#### What is expected:
Please show each line of the listing where "Ramachandran" is present.

((

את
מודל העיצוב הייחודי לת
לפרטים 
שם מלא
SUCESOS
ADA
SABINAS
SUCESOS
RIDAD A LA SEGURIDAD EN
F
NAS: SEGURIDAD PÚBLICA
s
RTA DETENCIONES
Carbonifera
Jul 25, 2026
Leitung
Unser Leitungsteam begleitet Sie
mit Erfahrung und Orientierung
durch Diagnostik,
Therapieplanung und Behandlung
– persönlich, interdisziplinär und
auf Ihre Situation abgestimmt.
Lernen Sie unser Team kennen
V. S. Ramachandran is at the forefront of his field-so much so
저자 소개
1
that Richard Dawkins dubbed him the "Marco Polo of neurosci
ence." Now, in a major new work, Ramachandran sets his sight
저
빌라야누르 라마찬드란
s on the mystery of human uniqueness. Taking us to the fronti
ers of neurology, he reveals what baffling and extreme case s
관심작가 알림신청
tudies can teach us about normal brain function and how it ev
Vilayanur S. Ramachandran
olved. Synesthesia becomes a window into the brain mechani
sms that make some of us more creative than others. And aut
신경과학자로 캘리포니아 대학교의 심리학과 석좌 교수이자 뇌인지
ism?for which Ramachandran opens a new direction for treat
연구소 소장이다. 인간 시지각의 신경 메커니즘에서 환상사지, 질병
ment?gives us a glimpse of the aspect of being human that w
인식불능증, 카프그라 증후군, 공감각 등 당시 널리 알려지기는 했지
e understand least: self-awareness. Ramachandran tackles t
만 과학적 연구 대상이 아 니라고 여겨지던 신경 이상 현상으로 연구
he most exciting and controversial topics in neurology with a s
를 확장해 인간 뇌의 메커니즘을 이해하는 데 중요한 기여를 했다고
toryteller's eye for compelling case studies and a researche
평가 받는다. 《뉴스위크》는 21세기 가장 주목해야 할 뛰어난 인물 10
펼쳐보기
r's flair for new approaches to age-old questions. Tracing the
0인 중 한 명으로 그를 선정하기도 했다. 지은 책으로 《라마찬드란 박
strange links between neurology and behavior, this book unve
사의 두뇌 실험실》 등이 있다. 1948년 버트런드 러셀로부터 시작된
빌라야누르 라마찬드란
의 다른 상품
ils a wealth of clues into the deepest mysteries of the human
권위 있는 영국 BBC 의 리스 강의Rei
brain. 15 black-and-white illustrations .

))

#### Exercise output:
V. S. Ramachandran is at the forefront of his field-so much so
ence." Now, in a major new work, Ramachandran sets his sight
Vilayanur S. Ramachandran
ism?for which Ramachandran opens a new direction for treat
e understand least: self-awareness. Ramachandran tackles t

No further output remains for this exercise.